Ich bin mir sicher, wir brauchen Führung (in Form von Leaderships )in der komplexen Welt, um eine Organisation so aufzustellen, dass sie auf Veränderungen erfolgreich reagieren kann, dass sie erfolgreich Veränderungen umsetzt.
Um der Verantwortung gerecht zu werden, Antworten auf die drängenden Fragen und Probleme zu finden, braucht es viele Menschen, die vorangehen, statt weniger, die sich anmaßen alles zu wissen.
Führung ist in diesem Sinn ein toller Job – ist aber auch ein Sch…-job. Sie können so viel Gutes bewirken, viele Erfolge mit Ihren Kolleginnen und Kollegen feiern, Sie können aber auch so vieles falsch machen und die Organisation dadurch lahm legen.
Win-win-win…
Um für Ihre Organisation einen segensreichen Einfluss auszuüben, der den Mitarbeitenden ermöglicht, die Verantwortung zu übernehmen, die für den Erfolg bedeutend ist, ist es wichtig, dass Sie eine solche persönliche Governance an den Tag legen, mit der sie Win-win-win-Situationen herbeiführen können.
Sie kümmern sich also auf eine Weise um Ihr Selbstbild, Ihre blinden Flecken, dass sowohl die Dimension des IHR, des WIR als auch des ICH gewinnt.
IHR – hierbei geht es um Ihren Blick auf die anderen (Ihr seidso oder so …): Sie haben ein Menschenbild, dass Kooperation fördert und fordert.
WIR – der Blick auf und in die Organisation.
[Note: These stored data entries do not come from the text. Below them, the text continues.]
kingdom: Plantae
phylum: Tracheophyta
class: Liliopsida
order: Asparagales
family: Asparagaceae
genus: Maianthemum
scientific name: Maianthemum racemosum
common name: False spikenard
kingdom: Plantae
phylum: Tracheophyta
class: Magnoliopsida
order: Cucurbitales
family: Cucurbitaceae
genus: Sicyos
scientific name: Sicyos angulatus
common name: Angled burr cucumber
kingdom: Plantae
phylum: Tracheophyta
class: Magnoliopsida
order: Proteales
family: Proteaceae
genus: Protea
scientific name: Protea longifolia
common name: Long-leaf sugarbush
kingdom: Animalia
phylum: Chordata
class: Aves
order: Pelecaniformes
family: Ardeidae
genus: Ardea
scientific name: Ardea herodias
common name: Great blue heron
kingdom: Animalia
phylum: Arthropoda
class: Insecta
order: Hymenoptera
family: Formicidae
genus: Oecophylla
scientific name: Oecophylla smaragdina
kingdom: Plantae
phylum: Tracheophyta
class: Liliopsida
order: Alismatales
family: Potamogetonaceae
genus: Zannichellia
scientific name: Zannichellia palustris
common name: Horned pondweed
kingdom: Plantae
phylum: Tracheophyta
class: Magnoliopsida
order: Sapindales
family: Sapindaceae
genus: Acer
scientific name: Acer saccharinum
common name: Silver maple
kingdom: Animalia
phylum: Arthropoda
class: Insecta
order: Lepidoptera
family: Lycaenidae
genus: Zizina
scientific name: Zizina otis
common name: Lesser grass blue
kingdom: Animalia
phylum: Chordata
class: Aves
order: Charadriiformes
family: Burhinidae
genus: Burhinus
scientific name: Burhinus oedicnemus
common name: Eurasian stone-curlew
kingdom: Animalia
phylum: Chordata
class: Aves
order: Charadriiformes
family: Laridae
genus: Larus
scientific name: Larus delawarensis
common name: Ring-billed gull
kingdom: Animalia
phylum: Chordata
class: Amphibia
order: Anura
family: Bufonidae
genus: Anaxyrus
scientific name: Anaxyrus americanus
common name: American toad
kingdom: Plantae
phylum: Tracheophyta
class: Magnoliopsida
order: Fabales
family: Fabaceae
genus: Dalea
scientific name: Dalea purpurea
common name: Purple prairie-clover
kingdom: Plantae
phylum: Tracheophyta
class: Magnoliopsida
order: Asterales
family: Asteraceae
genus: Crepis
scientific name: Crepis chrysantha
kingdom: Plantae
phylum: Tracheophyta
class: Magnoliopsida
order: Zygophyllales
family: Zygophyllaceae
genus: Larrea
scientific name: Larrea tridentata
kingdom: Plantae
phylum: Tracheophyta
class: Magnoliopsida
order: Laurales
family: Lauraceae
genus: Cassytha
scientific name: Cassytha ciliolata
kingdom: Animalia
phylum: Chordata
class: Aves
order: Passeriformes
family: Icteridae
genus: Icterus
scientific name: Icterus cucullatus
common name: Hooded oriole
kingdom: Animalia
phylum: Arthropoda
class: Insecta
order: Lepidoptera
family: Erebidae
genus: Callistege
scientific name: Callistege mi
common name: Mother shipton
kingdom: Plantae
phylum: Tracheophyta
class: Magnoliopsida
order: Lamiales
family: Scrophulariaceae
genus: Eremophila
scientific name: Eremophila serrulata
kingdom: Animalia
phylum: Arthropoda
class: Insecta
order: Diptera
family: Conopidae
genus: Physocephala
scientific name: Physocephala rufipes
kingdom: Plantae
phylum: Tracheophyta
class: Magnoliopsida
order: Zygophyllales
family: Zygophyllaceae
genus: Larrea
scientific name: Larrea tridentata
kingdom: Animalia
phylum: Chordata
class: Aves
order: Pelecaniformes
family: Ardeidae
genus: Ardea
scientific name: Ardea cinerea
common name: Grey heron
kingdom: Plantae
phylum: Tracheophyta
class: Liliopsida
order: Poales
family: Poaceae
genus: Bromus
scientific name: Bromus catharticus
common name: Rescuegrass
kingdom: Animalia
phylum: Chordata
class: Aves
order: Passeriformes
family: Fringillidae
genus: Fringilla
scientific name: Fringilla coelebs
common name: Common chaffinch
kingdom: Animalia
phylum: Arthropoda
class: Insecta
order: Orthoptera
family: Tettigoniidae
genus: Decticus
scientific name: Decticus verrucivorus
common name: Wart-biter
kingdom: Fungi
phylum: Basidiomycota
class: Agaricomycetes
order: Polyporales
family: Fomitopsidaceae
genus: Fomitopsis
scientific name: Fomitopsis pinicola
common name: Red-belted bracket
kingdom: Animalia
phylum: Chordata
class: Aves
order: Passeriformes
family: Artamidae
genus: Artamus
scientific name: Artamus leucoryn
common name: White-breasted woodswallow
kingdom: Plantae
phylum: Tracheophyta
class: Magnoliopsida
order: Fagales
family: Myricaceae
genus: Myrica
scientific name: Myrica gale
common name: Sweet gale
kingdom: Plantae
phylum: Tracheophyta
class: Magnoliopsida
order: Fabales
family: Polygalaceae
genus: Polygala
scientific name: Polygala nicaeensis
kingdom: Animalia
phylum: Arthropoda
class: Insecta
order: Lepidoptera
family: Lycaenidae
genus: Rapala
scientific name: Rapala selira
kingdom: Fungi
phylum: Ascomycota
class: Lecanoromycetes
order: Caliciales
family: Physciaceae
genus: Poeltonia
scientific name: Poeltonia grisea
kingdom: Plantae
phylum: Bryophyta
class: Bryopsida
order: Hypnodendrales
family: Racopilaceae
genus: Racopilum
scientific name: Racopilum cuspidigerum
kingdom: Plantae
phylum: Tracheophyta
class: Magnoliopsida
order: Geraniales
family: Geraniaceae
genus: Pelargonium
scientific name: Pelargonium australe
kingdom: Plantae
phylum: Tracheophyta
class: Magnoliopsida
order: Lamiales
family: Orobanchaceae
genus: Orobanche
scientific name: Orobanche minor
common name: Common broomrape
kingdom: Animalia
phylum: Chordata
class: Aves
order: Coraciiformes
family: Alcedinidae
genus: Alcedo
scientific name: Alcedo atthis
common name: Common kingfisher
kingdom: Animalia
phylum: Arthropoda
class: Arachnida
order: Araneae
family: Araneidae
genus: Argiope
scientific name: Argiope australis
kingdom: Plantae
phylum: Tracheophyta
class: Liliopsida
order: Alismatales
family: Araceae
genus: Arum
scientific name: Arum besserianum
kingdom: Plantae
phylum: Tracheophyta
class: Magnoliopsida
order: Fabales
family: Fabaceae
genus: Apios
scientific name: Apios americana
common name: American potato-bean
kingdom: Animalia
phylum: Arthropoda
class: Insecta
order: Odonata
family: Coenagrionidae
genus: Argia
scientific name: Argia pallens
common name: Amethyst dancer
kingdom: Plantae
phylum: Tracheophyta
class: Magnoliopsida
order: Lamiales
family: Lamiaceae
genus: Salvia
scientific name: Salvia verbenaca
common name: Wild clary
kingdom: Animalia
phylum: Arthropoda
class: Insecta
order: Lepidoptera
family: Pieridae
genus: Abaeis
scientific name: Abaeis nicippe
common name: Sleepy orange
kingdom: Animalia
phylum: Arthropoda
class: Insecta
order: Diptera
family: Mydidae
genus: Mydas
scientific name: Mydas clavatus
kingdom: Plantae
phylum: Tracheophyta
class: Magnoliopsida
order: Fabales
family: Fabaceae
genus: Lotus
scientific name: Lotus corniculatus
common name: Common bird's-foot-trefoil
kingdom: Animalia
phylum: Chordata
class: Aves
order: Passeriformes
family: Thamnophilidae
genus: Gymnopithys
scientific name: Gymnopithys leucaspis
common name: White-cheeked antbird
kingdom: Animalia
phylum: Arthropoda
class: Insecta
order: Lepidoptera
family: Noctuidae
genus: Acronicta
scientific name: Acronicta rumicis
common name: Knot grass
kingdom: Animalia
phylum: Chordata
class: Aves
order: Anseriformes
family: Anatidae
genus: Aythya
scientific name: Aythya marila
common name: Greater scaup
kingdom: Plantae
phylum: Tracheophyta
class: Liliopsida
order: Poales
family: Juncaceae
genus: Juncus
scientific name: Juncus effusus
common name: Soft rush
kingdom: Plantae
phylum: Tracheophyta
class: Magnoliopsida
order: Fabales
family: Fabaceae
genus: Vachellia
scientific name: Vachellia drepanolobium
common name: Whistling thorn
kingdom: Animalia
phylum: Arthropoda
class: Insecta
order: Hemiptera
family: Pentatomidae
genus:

Die Dosis entscheidet. Sich als Organisation als Arena der Kooperation erkennen, aber nicht um sich selbst drehen.
ICH – Ihr Blick auf sich selbst und die Rolle als Entscheider, als ein entscheidender Prädiktor für den erfolgreichen Weg Ihres Unternehmens.
Win-win-win … wenn es Ihnen gelingt, Ihre Bedeutung als Führungskraft nicht zu überschätzen („Ohne mich geht nix.“), aber auch nicht zu unterschätzen („Führungskräfte haben keinen signifikanten Einfluss.“), dann bekommen Sie diesen Dreiklang hin – und nehmen Ihre Verantwortung auf außerordentlich effektive Weise wahr.